Because your job as a manager is to make the business profitable, and you do that by hiring, retaining, and developing the best people, don't let HR stand in your way of doing just that. Here are 3 times when you must push back.

1. When the existing policy defies good sense. Some of you are saying, "gee, that's all the time." Well, it's not. We have reasons for our policies--a lot of them are done to protect the company from legal liabilities. It's one of our main jobs. But, blanket policies need to be removed when it makes sense to do so. For instance:

  • You want to make an offer to an internal candidate. The salary you would have offered an external candidate with the same qualifications is 20% higher than the candidate's current salary. HR says there is a limit of 10% increases for promotions. If you don't push back on this one, you'll end up with an employee who is underpaid and resents you for giving him a bad salary. This will not help the company or the department, or even save money. Why? Because when the employee gets fed up with the unfairness of the situation, he'll quit and there will be the expense of recruiting and training, plus you'll have to pay the new guy the original budgeted amount. Push back.
  • Your exempt employees have been putting in 60-70 hour weeks, answering e-mails at midnight and doing conference calls over the weekend to get a major project done. You're finished and it was a success and you want to reward them by giving them extra time off. HR says no way--exempt employees are hired to do the job. Yeah, well, they are exempt and they did the job so give them some time off. Things like that can be greater rewards than an actual increase in salary. You want employees that are willing to go through that again? Push back.
2. You need to fire a poor performer. Sure, most of the time we're happy to kick someone out the door for a position elimination or gross misconduct, but for some inexplicable reason HR can also get completely freaked out about firing someone for poor performance.

Yes, when you can say, "it's not you, it's just that the job is going away" it's easier than "It's you. It's totally you. We need someone who can do the job, not just sit in the chair." Performance is often subjective in many areas. Of course, using things like SMART objectives can be helpful, but still there is fear--fear of lawsuits. Repeat after me: You can fire anyone--black, white, gay, straight, old, young, Muslim, Christian, pregnant, American or Indonesian. What you can't do is fire someone because of these things. (In most states. I'm not offering legal advice here. NO LEGAL ADVICE HERE!)

But, you want to fire the person because of poor performance. Poor performers don't just affect their responsibilities--they affect everyone's. If HR is balking, make sure you have documentation on why this person needs to go (including documentation on how you've attempted to develop and help the employee because that is your job), and push back.

3. HR wants your employees (and you!) to attend a ridiculous training. Your time is valuable, don't let them waste it. Now, if you want valuable training, come to one led by me. It may not be helpful, but I'm entertaining. (Once I used a machete as an object lesson--now, if that doesn't violate Health and Safety Standards, I don't know what does, but it was memorable.)

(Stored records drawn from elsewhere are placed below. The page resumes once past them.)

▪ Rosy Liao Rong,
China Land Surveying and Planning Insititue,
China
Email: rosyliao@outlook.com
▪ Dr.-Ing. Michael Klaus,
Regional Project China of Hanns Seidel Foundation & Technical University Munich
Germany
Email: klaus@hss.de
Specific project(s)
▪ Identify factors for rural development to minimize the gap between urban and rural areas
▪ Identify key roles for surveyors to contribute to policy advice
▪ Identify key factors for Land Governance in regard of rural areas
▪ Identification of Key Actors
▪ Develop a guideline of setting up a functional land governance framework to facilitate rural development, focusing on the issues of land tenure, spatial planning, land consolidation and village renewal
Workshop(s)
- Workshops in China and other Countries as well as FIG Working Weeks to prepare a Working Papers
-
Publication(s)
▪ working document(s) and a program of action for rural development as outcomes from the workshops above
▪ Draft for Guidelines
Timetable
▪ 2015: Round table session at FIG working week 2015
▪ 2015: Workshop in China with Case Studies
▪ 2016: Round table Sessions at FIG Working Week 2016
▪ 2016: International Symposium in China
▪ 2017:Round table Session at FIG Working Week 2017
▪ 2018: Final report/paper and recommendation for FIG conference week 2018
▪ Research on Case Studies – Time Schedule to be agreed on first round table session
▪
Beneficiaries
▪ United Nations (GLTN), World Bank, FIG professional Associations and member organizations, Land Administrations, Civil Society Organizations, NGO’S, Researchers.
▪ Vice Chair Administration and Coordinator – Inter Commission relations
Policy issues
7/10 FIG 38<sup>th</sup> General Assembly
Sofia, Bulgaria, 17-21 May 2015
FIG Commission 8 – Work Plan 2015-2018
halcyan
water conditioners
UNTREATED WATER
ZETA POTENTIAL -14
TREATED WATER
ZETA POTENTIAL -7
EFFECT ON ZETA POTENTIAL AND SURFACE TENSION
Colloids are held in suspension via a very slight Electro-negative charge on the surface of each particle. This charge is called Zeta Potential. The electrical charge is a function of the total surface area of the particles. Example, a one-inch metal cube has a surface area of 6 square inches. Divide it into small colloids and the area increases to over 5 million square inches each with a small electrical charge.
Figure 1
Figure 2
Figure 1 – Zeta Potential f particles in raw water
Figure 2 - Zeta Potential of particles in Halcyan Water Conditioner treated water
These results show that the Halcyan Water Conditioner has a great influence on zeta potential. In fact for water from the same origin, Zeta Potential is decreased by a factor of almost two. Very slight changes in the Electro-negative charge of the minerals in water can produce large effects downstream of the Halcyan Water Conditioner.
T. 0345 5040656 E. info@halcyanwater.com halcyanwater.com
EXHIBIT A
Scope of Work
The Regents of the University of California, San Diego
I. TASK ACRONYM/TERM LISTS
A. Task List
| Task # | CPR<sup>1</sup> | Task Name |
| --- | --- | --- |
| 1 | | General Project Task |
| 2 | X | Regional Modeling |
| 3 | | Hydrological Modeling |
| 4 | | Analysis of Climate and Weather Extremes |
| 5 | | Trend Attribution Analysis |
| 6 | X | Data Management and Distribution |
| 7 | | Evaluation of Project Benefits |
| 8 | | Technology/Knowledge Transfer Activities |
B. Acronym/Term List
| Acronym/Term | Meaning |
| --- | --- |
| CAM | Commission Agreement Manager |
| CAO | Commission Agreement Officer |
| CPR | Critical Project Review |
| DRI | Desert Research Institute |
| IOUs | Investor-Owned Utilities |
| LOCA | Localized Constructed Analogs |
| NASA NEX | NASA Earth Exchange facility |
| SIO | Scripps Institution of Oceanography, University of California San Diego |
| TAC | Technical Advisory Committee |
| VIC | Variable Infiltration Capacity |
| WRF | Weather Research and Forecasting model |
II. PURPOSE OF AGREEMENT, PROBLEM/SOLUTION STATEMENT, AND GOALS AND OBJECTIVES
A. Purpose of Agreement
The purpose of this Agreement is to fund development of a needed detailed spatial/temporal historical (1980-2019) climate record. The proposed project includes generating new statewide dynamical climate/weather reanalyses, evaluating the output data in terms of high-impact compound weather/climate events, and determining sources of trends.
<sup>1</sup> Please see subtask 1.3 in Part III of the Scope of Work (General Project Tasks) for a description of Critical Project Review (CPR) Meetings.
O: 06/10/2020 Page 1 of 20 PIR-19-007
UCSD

Now, there are some boring training meetings you have to attend, but you need to find out which ones are for legal reasons, which ones are actually helpful and which ones are to give the training department something to do. Ask about the agenda. Ask to see information on the purpose of the training. Ask to speak to people who have been previously. If you do this and cannot see any benefit to the training, push back.

Now, you won't win every battle. But, if you want successful employees and a profitable department, sometimes you need to push back against HR.